Meu irmão me olhava com repulsa, nojo. A culpa era grande o suficiente para me engolir, me esconder completamente nas trevas da vergonha. Eu parecia patética. Meu irmão virou o rosto, e fechou a porta, deixando que minha visão sobre Antoni fosse rompida. Algo se rompeu dentro de mim, quando Pedro me encarou com aquele olhar. Então fiz a primeira coisa que me veio à mente.

— Alô?

A voz animada de Rita invadiu meus ouvidos, me fazendo quase esquecer de toda a dor.

— Aconteceu muita coisa.

Minha amiga não pensou duas vezes.

— Venha pra casa, vou chamar Clara também.

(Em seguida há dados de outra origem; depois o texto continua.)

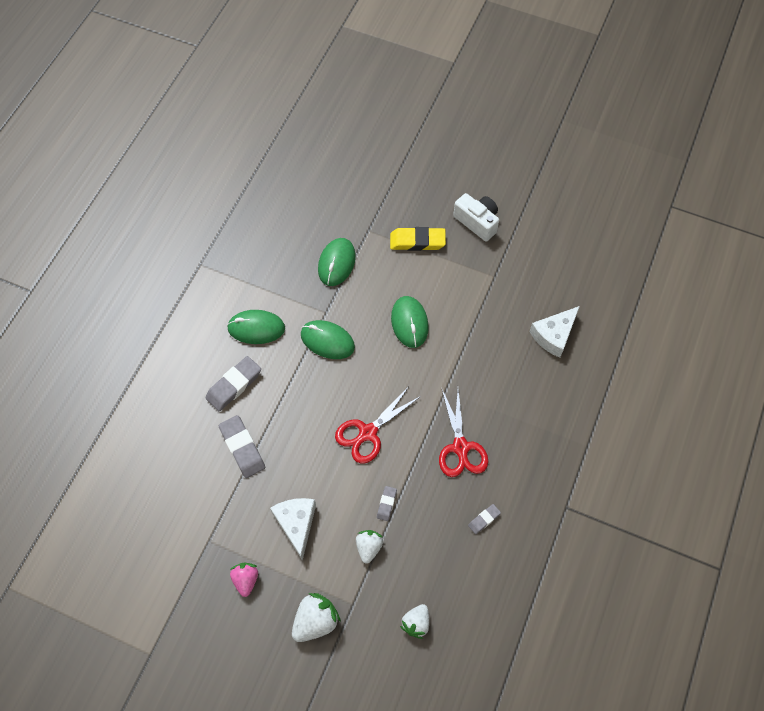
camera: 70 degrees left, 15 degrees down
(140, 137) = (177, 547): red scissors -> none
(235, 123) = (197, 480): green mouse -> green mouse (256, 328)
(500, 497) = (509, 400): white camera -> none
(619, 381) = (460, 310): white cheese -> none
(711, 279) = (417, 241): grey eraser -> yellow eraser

Desliguei o telefone e fui me arrumar, tentando fazer com que a água gelada sufocasse meus soluços debaixo do chuveiro. A falta de Antoni já dominava minhas entranhas, mas pelo menos... agora o caderninho azul estava seguro no meu quarto. Terminei de me arrumar e corri para o carro de Joseph, que já me esperava na frente de casa. Tudo isso sem ter coragem de encarar nenhum dos dois garotos desolados na sala.

— O que houve?

Contei a Joseph. Conforme seu carro manobrava nas ruas e atalhos, expliquei cada detalhe desde minha confissão, até o momento em que meu irmão puxou Antoni com ele. Eu me sentia vazia. Me senti desolada, sozinha e culpada. E cada informação saiu acompanhada de uma lágrima, com tanta intensidade, que Joseph acabou parando em uma parte do acostamento. Meu amigo tirou o cinto de segurança, e se inclinou para me tomar nos braços. Afundei em seu abraço e lembrei com humor, da época em que pensei que seria mais fácil me apaixonar por Antoni do que por Pedro. No final, o mais fácil era Joseph. Mas quem disse que meu coração sabia escolher?

— Garotinha em gotas. Vai ficar tudo bem.

Me agarrei ao par de braços que parecia ser meu último amigo naquela imensa confusão. E quis acreditar naquela frase.